Best practices for working with indexes

Building indexes

When importing data into Amazon DocumentDB, you should create your indexes before importing large datasets. You can use the Amazon DocumentDB Index Tool to extract indexes from a running MongoDB instance or mongodump directory, and create those indexes in an Amazon DocumentDB cluster. For more guidance on migrations, see Migrating to Amazon DocumentDB.

Index selectivity

We recommend that you limit the creation of indexes to fields where the number of duplicate values is less than 1% of the total number of documents in the collection. As an example, if your collection contains 100,000 documents, only create indexes on fields where the same value occurs 1,000 times or fewer.

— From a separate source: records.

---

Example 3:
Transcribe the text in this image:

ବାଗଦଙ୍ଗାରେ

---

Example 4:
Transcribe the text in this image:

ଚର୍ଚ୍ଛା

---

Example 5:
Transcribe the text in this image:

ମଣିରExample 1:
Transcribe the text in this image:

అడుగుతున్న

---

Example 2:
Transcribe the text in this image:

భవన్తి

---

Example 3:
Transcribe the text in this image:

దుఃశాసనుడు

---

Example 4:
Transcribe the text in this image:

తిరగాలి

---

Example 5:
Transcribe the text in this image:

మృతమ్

Choosing an index with a high number of unique values (that is, a high cardinality) ensures that filter operations return a small number of documents, thereby yielding good performance during index scans. An example of a high-cardinality index is a unique index, which guarantees that equality predicates return at most a single document. Examples of low-cardinality include an index over a Boolean field and an index over day of the week. Due to their poor performance, low cardinality indexes are unlikely to be chosen by the database's query optimizer. At the same time, low cardinality indexes continue to consume resources such as disk space and I/Os. As a rule of thumb, you should target indexes on fields where the typical value frequency is 1% of the total collection size or less.

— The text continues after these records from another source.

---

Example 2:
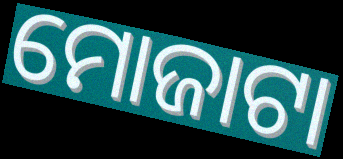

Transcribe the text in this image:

ମୋଜାଟା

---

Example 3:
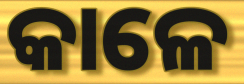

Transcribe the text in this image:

କାଳେ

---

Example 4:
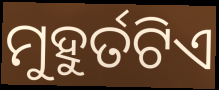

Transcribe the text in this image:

ମୁହୁର୍ତଟିଏ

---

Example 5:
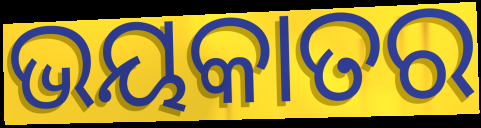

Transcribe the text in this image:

ଭୟକାତର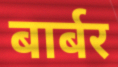
बार्बर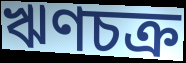
ঋণচক্র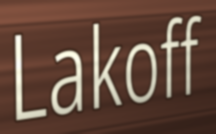
Lakoff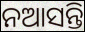
ନଆସନ୍ତି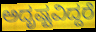
ಅದೃಷ್ಟವಿದ್ದರೆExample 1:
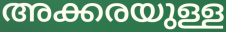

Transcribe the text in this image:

അക്കരയുള്ള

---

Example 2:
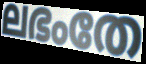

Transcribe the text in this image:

ലഭംതേ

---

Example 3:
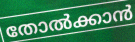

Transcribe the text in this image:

തോൽക്കാൻ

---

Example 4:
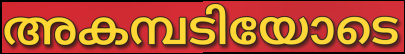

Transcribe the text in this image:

അകമ്പടിയോടെ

Additionally, it is recommended to only create indexes on fields that are commonly utilized as a filter and regularly look for unused indexes. For more information, see How do I analyze index usage and identify unused indexes?.

Impact of indexes on writing data

While indexes can improve query performance by avoiding the need to scan every document in a collection, this improvement comes with a tradeoff. For each index on a collection, every time a document is inserted, updated, or deleted, the database must update the collection and write the fields to each of the indexes for the collection. For example, if a collection has nine indexes, the database must perform ten writes before acknowledging the operation to the client. Thus, each additional index incurs additional write latency, I/Os, and increase in the overall utilized storage.

Cluster instances need to be appropriately sized to keep all working set memory. This avoids the need to continuously read index pages from the storage volume, which negatively impacts performance and generates higher I/O costs. For more information, see Instance sizing.

For best performance, minimize the number of indexes in your collections, adding only those indexes necessary to improve performance for common queries. While workloads vary, a good guideline is to keep the number of indexes per collection to five or fewer.

Identifying missing indexes

Identifying missing indexes is a best practice that we recommend performing on a regular basis. For more information, please see How do I identify missing indexes?.

Identifying unused indexes

Identifying and removing unused indexes is a best practice that we recommend performing on a regular basis. For more information, please see How do I analyze index usage and identify unused indexes?.